Figure 5. Ganciclovir and celecoxib significantly impair the growth of medulloblastoma cell lines in vitro.

(A) Ganciclovir (gan) significantly inhibits the clonogenic capacity of D324 MED, D283 MED, and UW228-3 cells in a dose-dependent manner but has no growth-inhibiting effect on HCMV-negative PC-3 or BxPC-3 cells. ***P < 0.0001 (1-way ANOVA). (B) Ganciclovir significantly augments the growth-inhibitory effect of celecoxib in D324 MED, UW228-3, and D283 MED cells. At the same concentrations that significantly inhibited the growth of medulloblastoma cells, neither drug alone nor the combinations of the two drugs affected the survival of MRC-5 cells in survival assays (MTT) in human MRC-5 fibroblasts. Values are mean ± SD.

Figure 6. Antiviral treatment reduces CMV protein expression and clonogenic capacity of medulloblastoma cells in vitro.
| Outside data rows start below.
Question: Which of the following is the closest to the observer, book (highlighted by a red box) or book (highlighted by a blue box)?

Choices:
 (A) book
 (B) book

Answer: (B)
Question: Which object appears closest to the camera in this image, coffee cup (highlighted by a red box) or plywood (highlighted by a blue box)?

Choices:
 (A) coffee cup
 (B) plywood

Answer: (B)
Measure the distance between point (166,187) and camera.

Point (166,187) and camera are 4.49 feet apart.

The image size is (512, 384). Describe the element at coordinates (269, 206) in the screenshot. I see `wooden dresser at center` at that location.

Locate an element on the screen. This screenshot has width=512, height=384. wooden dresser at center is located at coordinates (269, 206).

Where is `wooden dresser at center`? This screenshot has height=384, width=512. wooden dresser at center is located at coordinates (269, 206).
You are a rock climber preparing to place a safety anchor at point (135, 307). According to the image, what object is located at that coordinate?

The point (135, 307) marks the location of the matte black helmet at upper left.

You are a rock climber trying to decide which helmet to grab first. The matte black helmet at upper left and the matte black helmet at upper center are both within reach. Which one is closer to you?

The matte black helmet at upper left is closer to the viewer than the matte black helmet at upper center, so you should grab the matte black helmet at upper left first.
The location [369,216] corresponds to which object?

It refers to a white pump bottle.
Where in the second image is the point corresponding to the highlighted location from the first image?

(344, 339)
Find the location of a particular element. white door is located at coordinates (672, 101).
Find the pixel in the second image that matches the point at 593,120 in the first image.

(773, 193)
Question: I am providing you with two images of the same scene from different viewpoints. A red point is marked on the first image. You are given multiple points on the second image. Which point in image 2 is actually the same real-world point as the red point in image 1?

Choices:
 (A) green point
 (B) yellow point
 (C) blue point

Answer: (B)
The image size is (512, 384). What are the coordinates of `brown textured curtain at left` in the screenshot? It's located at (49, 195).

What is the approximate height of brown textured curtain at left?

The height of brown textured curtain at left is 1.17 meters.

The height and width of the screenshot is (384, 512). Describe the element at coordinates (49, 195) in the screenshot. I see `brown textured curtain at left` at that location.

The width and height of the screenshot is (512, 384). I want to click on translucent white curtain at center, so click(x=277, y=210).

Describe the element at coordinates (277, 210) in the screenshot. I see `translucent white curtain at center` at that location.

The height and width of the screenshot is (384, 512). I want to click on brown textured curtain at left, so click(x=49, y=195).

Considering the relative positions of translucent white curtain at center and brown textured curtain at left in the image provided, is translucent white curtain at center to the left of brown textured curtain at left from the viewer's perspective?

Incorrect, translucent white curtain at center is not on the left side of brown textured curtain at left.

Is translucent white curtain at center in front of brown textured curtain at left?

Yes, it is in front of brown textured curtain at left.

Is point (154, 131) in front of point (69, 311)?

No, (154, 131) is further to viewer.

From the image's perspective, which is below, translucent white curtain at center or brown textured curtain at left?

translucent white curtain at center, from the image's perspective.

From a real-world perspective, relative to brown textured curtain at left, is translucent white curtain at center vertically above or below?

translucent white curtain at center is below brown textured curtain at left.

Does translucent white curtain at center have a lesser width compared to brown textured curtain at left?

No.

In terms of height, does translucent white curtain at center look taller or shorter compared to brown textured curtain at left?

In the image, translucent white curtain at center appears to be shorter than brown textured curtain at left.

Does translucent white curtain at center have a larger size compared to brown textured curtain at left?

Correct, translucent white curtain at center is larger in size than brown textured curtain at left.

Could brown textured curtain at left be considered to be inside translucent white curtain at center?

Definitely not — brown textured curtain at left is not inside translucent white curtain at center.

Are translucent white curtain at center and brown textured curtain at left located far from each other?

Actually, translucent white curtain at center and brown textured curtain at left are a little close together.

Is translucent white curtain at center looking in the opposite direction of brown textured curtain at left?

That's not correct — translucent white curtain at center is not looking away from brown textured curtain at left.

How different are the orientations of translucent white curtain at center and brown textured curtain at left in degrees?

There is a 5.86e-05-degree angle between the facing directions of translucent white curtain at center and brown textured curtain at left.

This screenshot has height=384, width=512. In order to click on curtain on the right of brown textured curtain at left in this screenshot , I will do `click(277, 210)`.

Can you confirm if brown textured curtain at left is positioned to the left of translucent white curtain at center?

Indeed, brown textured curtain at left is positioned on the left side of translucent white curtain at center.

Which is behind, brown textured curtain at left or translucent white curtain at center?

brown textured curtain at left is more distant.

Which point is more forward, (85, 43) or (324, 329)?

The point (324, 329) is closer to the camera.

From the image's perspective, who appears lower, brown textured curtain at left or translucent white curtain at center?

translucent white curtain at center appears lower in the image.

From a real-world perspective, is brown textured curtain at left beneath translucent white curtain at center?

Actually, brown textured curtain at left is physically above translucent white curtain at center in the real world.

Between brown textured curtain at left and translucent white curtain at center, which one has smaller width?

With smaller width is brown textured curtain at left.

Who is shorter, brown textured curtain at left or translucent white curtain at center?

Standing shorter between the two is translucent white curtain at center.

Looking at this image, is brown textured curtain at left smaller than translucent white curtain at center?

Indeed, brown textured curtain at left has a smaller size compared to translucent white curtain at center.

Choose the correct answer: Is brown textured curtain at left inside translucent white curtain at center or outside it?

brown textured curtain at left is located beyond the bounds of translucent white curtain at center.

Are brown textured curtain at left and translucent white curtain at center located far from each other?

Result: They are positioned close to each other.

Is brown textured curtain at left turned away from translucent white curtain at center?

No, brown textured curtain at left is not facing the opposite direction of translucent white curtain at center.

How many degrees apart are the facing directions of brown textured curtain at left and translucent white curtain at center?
(A) D283 MED cells pretreated with 75 μM ganciclovir (D283 MED^gan) exhibited markedly reduced HCMV IE and pp65 protein expression (left panel), had significantly reduced clonogenic capacity (*P < 0.05, t test; upper-right panel, and were resistant to ganciclovir (0–150 μM) or celecoxib treatment but demonstrated reduced clonogenic capacity in treatment with a combination of ganciclovir and celecoxib (right lower panel). (B) Ganciclovir and celecoxib also inhibited the clonogenic capacity of D324 MED, D283 MED, and UW228-3 cells superinfected with HCMV VR1814. *P < 0.05, ***P < 0.0001 (1-way ANOVA). Values are mean ± SD.

Figure 7. Ganciclovir and celecoxib significantly impair the growth of established human medulloblastoma xenografts in NMRI nu/nu mice.

(A) Pharmacokinetics of valganciclovir (val) (plasma concentration versus time) after 1 oral dose (100 mg/kg). Solid line represents concentration-time data estimated by pharmacokinetic modeling. NMRI nu/nu mice were engrafted with 7 × 10⁶ D283 MED cells subcutaneously and randomized to receive 14 mg/kg valganciclovir twice daily, 90 mg/kg celecoxib daily, both drugs, or no treatment. All treatments were given orally through a gastric feeding tube for 12 days, starting when tumors were 0.1 ml (mean, 0.13 ml). (B and C) Valganciclovir augments the inhibitory effect of celecoxib on medulloblastoma growth in vivo, as shown by the TVI (B) and tumor weight (C) at autopsy. TVI values are mean ± SD; tumor weight is shown as median and quartiles (TVI, 2-tailed ANOVA; tumor weight, 1-way ANOVA). (D and E) Clusters of cells positive for HCMV late protein in xenograft tissues were reduced by 80% by valganciclovir and celecoxib treatment. Untreated (n = 5), 75 ± 30; valganciclovir + celecoxib (n = 7), 15 ± 5. Values are mean ± SD. ***P < 0.0001 (t test). NMRI nu/nu mice were also engrafted subcutaneously with the HCMV-negative cell lines PC-3 (30 × 10⁶ cells) and BxPC-3 (5 × 10⁶ cells) and randomized to receive 14 mg/kg valganciclovir by gastric feeding twice daily or no treatment for 23 days (PC-3) or 32 days (BxPC-3). (F and G) PC-3 or BxPC-3 xenograft growth was not inhibited in mice treated with ganciclovir, as shown by the TVI (F) and tumor weight (G) at autopsy. TVI values are mean ± SD; tumor weight is shown as median.